In this embodiment, a YAG laser is used as the laser, but other lasers (for example, CO2) may be used. Also, although Pb-8n type solder was used, other types (e.g., Au alloy type) were used.
But it doesn't matter.

Effects of the Invention As described above, by using the laser die bonding tool of the present invention, it is possible to instantaneously bond semiconductor elements without unnecessarily heating other parts of the semiconductor device, thereby improving the method of assembling a semiconductor laser. This has great effects, such as increasing the degree of freedom and shortening the bonding time.

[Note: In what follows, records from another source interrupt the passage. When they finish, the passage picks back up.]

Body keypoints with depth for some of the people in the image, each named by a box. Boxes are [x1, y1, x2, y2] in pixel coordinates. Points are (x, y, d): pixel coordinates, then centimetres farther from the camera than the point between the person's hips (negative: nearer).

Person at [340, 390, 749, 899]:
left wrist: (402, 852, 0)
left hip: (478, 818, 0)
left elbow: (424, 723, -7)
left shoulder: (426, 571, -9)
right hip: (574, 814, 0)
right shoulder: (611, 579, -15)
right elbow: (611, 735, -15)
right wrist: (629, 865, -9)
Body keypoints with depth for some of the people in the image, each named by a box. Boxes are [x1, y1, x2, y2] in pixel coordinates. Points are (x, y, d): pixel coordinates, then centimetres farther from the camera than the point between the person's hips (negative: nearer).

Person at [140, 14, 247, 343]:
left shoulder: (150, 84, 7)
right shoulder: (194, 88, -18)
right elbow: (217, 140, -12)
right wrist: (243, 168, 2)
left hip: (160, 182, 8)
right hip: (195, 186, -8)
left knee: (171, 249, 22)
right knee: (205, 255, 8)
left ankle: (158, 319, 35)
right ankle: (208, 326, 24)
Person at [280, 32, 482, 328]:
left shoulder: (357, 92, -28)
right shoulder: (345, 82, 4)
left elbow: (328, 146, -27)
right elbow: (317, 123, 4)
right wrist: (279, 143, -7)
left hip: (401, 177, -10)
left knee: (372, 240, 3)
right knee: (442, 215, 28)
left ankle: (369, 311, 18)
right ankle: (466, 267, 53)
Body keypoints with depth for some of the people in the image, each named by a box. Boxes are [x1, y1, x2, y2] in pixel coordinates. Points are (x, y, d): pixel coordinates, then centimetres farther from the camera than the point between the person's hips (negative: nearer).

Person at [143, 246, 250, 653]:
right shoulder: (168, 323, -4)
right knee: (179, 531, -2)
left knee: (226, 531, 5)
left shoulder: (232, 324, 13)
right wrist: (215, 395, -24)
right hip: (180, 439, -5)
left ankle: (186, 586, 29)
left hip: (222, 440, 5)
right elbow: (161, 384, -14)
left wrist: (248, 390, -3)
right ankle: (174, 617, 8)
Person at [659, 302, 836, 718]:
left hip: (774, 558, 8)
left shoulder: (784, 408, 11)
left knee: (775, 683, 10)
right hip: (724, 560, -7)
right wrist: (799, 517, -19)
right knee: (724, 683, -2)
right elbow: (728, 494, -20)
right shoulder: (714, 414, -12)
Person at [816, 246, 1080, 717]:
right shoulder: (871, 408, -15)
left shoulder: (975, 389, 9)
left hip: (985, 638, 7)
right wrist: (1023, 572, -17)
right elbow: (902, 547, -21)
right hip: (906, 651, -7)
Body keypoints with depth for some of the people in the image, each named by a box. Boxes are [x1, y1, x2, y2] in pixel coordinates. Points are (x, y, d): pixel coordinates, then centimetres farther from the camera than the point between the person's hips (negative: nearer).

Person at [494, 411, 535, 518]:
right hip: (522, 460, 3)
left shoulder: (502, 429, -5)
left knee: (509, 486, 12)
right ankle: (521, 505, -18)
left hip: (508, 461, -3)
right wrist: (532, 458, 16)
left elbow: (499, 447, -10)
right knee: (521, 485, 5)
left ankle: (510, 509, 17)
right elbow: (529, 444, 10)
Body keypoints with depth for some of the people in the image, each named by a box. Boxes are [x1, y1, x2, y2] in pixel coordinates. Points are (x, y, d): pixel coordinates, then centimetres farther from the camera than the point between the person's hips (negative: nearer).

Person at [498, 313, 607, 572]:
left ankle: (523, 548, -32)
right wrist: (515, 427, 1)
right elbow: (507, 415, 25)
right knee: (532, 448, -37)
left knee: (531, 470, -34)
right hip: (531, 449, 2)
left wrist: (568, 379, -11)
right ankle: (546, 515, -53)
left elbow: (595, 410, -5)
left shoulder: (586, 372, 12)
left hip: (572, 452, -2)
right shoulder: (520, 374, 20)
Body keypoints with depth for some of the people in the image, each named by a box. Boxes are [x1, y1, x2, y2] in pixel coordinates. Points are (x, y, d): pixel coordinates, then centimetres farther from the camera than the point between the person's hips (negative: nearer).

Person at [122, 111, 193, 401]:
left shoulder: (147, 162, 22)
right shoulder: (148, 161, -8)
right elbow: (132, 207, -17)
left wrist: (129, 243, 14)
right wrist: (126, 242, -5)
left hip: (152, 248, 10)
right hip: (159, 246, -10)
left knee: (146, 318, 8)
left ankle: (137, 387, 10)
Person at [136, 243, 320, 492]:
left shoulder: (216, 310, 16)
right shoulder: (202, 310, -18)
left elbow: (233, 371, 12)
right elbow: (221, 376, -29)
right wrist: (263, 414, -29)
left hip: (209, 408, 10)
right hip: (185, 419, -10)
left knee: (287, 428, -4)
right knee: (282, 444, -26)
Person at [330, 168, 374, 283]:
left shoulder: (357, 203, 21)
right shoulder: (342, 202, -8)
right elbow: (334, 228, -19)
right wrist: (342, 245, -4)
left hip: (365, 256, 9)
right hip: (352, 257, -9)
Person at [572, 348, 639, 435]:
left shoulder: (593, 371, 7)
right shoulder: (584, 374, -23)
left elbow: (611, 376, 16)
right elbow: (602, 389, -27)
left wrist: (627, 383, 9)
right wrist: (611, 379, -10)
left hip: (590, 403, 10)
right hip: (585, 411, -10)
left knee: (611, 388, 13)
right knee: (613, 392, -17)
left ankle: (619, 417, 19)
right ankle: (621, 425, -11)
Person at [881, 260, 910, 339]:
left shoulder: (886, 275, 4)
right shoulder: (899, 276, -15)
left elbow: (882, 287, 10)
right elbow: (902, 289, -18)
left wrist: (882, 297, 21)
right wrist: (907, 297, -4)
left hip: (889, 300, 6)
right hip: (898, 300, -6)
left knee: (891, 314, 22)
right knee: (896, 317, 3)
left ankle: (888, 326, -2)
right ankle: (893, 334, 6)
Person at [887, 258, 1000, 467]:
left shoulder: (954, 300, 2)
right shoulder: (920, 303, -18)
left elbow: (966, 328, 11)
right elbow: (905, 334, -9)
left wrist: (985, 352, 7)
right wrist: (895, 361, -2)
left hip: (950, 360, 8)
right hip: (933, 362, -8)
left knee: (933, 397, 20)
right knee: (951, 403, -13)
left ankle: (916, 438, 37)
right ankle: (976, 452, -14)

[Brief explanation of drawings]

FIG. 1 is a sectional view of a laser die bonding tool according to an embodiment of the present invention, and FIG. 2 is a configuration diagram of a conventional bonding technique. DESCRIPTION OF SYMBOLS 1... Semiconductor element, 2... Heat sink, 3... Metal substrate, 21... First support body, 61... Optical fiber Bare wire, 62...
...Optical fiber core, 66...Capillary, 8
1...Protective case, 104...Solder,
120... Vacuum suction nozzle, 122...
・Exhaust port, 123...Exhaust hole, 124...
・-Nozzle guide, 126... Shielding plate, 15
0...Load adjuster.

Claims (1)

[Claims] a first support body comprising an optical fiber that guides a laser beam, a capillary that fixes the optical fiber, an exhaust port that inserts and fixes the capillary, a nozzle guide, and a shielding plate; an exhaust port of the first support body; Laser die bonding, characterized in that it comprises a vacuum suction nozzle that is attached to pass through a nozzle guide, a load adjuster for the vacuum suction nozzle, and a protective case for the optical fiber, and that bonding is performed using laser light as a heat source. tool.